A radiant first novel ... Neon in Daylight has antecedents in the great novels of the 1970s: Renata Adler's Speedboat, Elizabeth Hardwick's Sleepless Nights, Joan Didion's Play It as It Lays ... Precision--of observation, of language--is Hoby's gift. Her sentences are sleek and tailored. Language molds snugly to thought. Story isn’t her interest — or her forte. The foreshadowing can be heavy-handed, and I’m agnostic about the book’s climax ... Her talent is for evoking mood. The title comes from one of Frank O’Hara’s Lunch Poems ('Neon in daylight is a / great pleasure'), his collection of odes to New York, a great dispensary of pleasure and strangeness. Hoby shares O’Hara’s keen eye for the city’s grubby beauty.
This type of thing would be unbelievable in the hands of a writer with less wit and linguistic power, but Hoby’s descriptive language is spectacular, like that of Elif Batuman with a freer spirit or Eve Babitz if she were writing about the opposite coast. It’s colloquial and verbose, clear and bizarre ... The force of her sentences is seismic, and they exude a massive confidence. The specificity of the writing creates clarity of character, which creates trust, and that trust is rewarded. Hoby’s control is never in doubt, and it makes the book irresistible ... Hoby is not interested in the mechanics required to make life in New York City possible for most people, and criticizing her on that front is akin to complaining that she didn’t write a different book ... Despite this, Neon in Daylight is luminous and wonderful.
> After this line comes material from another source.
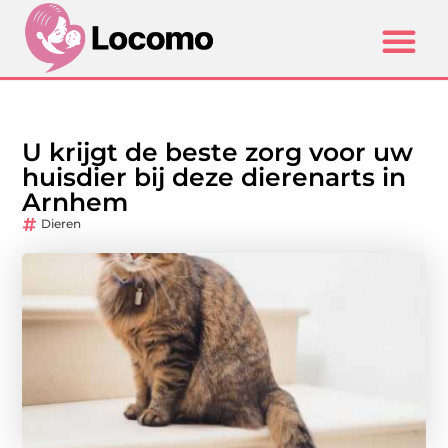
U krijgt de beste zorg voor uw
huisdier bij deze dierenarts in
Arnhem
Dieren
Hoby spins an intricate narrative that careens toward myriad social and emotional collisions. Her style has a delicious, raucous quality, and the way she weaves together her rotating perspectives keeps the book chugging along nicely. Her talent is clear, and her debut is a very good one.
I’m not the biggest fan of NYC, yet Hoby’s prose paints the spirit of the city without romance or praise. It breathes and moves on the page, but it doesn’t demand anything. Around every corner is a new discovery for Kate, and on every rooftop a view that doesn’t draw attention to itself. These monologues are some of the most radical and arresting moments of the novel ... Where the structure of the narrative feels predictable at times, it’s the observations from our outsider protagonist that livens up the prose ... Neon in Daylight is Hermione Hoby’s debut novel, and her skill on the sentence level — along with a keen eye for detail — will catapult her to stardom.
...a smart, shimmering study of youthful self-discovery and the power of place ... There’s an extent to which any coming-of-age novel – any novel, full stop – set in New York City is treading ground already so mythologised, so narrativised, that it is impossible to make it feel real. Hoby nods to this ... while it resists narrative neatness, the book’s prose is impressively precise, glinting with pocketable images and insights.
Highly propulsive reading. . . . With effortlessly fluid prose, Hoby, herself a New York transplant from London, excels most promisingly in depicting the vivid, perhaps most iconic American city, especially as seen through the eyes of a curious and perceptive newcomer.
Though Hoby relies on a well-trod conceit in mirroring Kate’s quest for self-actualization with her exploration of New York, her sharp distillations of the demands the city makes of people energize the book’s familiar beats ... This is a sharp novel with perceptive observations and vivid, complicated relationships.
Vivid as they are, both Bill and Inez never quite stop feeling like familiar sketches, types of people who never quite ascend to the status of individuals. Kate, meanwhile, rides their waves, a cypher, her distinguishing characteristic being her general lack of them. But Hoby is a master of atmosphere, and if the characters don’t stick, the vibrant loneliness of the city does. Energetic, if uneven.